One of the rhythms of college sports is that the players we root for are there for four years and then they're gone. It's something that over four decades I've learned not just to live with but also to appreciate. I've always had my favorites, dating back to Pat McInally, and it's sad to see them go but the incoming freshmen usually provide someone new and the show goes on. It's just a part of fandom and something you learn to accept.
I find myself melancholy today not so much because the Gophers lost yesterday but because this normal passage of time is hitting me harder than I think it ever has before. The four seniors on this year's Minnesota women's hockey team have meant a lot to me for the last four years and I'm going to miss them in a way I never have another graduating class in any sport at any of the different places I've been a fan.
You see, I started attending GWH games in the fall of 2010 when Bethany Brausen, Sarah Davis, Baylee Gillanders, and Kelly Terry were all freshmen, along with Ashley Stenerson and Amanda Kessel, who for different reasons were not a part of this year's team. My arrival at Ridder Arena coincided with theirs, more or less, and for now the history of my fandom is the same as their history as players. In a fundamental way they are Gopher women's hockey to me.
The fall of 2010 was a waypoint in a bad time of my life. Other than one six week stretch last summer, I've been unemployed since the fall of 2005, when I had a complete nervous breakdown from job stress. By the time I'd recovered from that I'd been out of work long enough that no one would hire me, especially since I couldn't go back to doing what I had been. I went back to school, finishing my bachelor's degree and, when I still couldn't land a job, getting a master's in accounting in May, 2010. By the time that autumn rolled around it was clear that that had been useless as there was still no one who wanted to hire me into a field which had been devastated by the recession.
So that moment when I started watching this team was one of acute depression for me. I was miserable and casting around for something to latch on to that I could enjoy and become a part of. Fortunately, it became apparent pretty quickly that Gopher women's hockey could be that thing. It certainly hasn't been capable of solving all of my problems but I enjoyed it and could get wrapped up in it with all of the intensity that someone with autism can manage.
After thirty years of being a fan of men's college hockey there had been a growing number of things about that game that disturbed me. So I had switched which Gopher hockey team I gave my primary allegiance to, thinking that I wouldn't enjoy the game on the ice as much but that it would be worth it to be rid of all the crap associated with men's hockey. I quickly learned that the only thing I was wrong about was not liking the actual game as much. Women's hockey in and of itself won me over.
Each in different ways, Brausen, Davis, Gillanders, and Terry were a part of that. There was something about the way each of them played that was a part of why I started to enjoy it so much. One could say that I was simply desperate for anything to latch on to but they were still the ones who filled that hole.

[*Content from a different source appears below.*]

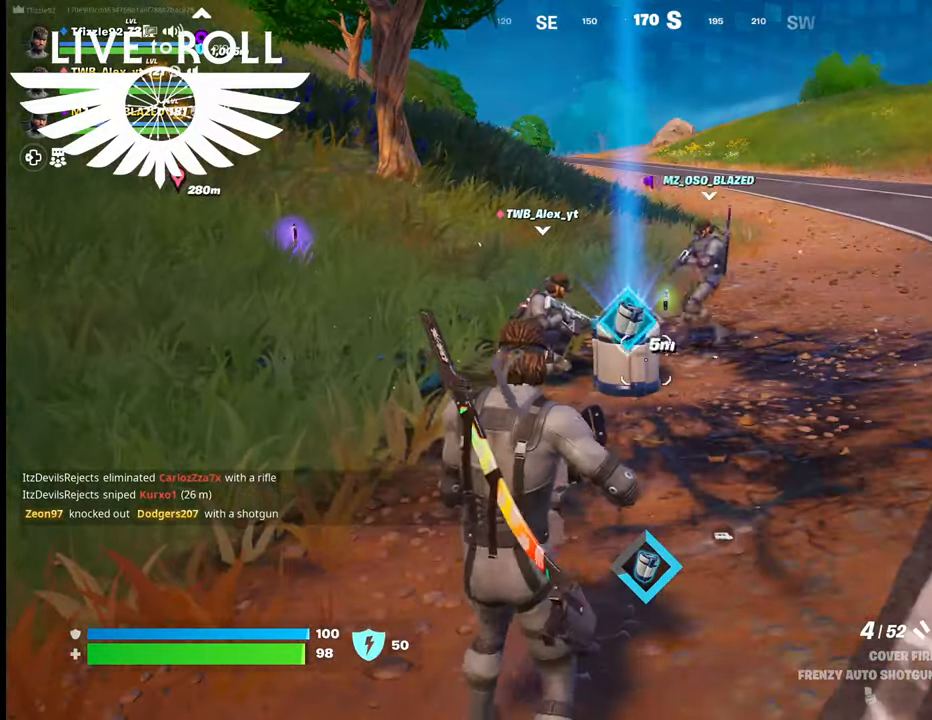
{"buttons": [], "left_stick": "center", "right_stick": "center", "events": []}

It lasted for four years. Each of them kept getting better, giving me something new to watch them for each season. Brausen never became a big scorer but did become a great leader of people. Davis developed a complete game across the whole surface of the ice while remaining one of the best players I've ever seen on face-offs. Terry was a ferocious forechecker from the first month I watched and became one of the two best defensive forwards I've watched, along with John Madden. And Gillanders grew in so many ways, becoming first a rock solid defensive defenseman and then gaining an asserive confidence to rush the puck; that she scored two goals in her last Frozen Four was a very fitting final statement.
I won't say that I know them as I've barely talked to any of them. I have gotten to know some of their parents, however.
and Brock & Kathy Gillanders have been among a large group of people that have made me feel wanted within the GWH community. It is in no small part due to them that I am comfortable being a part of a large, friendly group. It can be very difficult for people with autism to gain that confidence and they have gone out of their way to make me a part of their gatherings.
And from what I can tell about the players without having really met them is that they are a very appealing bunch to root for. That's true of their play on the ice but also off of it. I can even pinpoint the exact moment when I came to that conclusion. The Power Play Club holds two postgame receptions every year that the players attend. At the first one, the freshmen get called up one by one and interviewed briefly. Then the floor is thrown open for questions, most of which come from their teammates. At the first reception I attended in the fall of 2010, Kelly Terry asked Baylee Gillanders to do her cow impression. I must admit that it is a very good cow impression but it was the interplay between the players that won me over.
In the intervening four years I have become an author. I am as yet unpublished but I have both a collection of short stories and a novel that I am working on. Aside from all of the indirect ways that the changes becoming a fan of this team halped me to go in that direction, there is also a very direct way in which it never would have happened if I hadn't. So they have had a profound impact on my life.
There are plenty of other players on the team that I love to watch and there are other fans and parents that I enjoy getting together with. But this four have been special to me in ways that go far beyond wins and losses. I'm going to miss them a lot and it probably won't ever be quite the same.